Once I was a clever boy learning the arts of Oxford... is a quotation from the verses written by Bishop Richard Fleming (c.1385-1431) for his tomb in Lincoln Cathedral. Fleming, the founder of Lincoln College in Oxford, is the subject of my research for a D. Phil., and, like me, a son of the West Riding. I have remarked in the past that I have a deeply meaningful on-going relationship with a dead fifteenth century bishop... it was Fleming who, in effect, enabled me to come to Oxford and to learn its arts, and for that I am immensely grateful.
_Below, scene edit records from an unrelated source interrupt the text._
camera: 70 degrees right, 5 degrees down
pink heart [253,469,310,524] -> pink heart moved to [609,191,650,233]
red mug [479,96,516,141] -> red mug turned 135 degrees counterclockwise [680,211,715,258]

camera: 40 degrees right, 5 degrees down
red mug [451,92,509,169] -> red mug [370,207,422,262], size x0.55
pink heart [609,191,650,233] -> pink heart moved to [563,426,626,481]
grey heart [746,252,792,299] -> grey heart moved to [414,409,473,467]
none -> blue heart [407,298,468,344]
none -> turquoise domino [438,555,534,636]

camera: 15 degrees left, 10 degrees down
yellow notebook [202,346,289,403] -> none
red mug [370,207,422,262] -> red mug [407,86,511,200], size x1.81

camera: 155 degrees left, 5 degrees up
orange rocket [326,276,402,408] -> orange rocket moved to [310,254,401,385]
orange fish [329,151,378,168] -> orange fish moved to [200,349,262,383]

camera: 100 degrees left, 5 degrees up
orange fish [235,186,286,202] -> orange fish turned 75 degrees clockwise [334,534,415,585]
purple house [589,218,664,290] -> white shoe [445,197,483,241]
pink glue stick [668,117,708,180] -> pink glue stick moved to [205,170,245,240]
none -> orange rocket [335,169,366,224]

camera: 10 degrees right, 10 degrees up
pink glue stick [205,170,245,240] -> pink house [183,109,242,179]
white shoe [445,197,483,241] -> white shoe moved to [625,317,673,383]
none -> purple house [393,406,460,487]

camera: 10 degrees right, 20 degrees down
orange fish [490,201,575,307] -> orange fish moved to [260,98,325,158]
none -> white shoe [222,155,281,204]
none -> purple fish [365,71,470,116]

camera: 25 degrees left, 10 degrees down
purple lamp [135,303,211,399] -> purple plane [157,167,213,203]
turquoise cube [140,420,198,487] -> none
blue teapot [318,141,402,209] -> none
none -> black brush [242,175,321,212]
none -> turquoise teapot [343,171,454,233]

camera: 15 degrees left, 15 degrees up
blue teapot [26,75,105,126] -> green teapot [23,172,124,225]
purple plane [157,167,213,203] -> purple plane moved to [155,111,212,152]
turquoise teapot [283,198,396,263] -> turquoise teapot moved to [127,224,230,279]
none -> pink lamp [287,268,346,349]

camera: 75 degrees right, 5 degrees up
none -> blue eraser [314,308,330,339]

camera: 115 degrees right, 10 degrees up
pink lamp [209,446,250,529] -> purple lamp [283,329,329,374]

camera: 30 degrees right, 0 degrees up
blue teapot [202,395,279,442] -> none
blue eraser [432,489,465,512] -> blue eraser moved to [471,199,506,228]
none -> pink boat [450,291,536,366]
Saturday, 22 September 2012

St Maurice and the Theban Legion


Today is the feast, inter alia, of St Maurice and of his companions in the Theban legion. There is an account of the story of their martyrdom and a discussion as to its historical veracity in this online article which can be read here.
As a saint he was not an especial object of veneration in England - the one ancient church I recall dedicated to him was a small one outside Monk Bar in York which was rebuilt in the nineteenth century and demolished in the 1960s. On the continent however his cult was extensive within the Holy Roman Empire - where he was a patron of the Emperors - and in Switzerland, the scene of the martyrdom of the Legion, Italy, France and Spain. 
In the middle ages his African origins were often shown in representations of him, perhaps most famously in the thirteenth century statue in Magdeburg Cathedral in Germany:

File:Smaurice.jpg

Image: Wikipedia

El Greco's painting of the scene, itself from 1580-82 and also at the Escorial, places St Maurice and his immediate companions in the foreground, and the executions in the background: 


File:Elgreco50.jpg

Image: Wikipedia

The result is, dare one say it, one which suggests an incredibly polite occasion, almost a garden party of elegant young men politely waiting to be decapitated and engaged in edifying conversation whilst others of their group are martyred.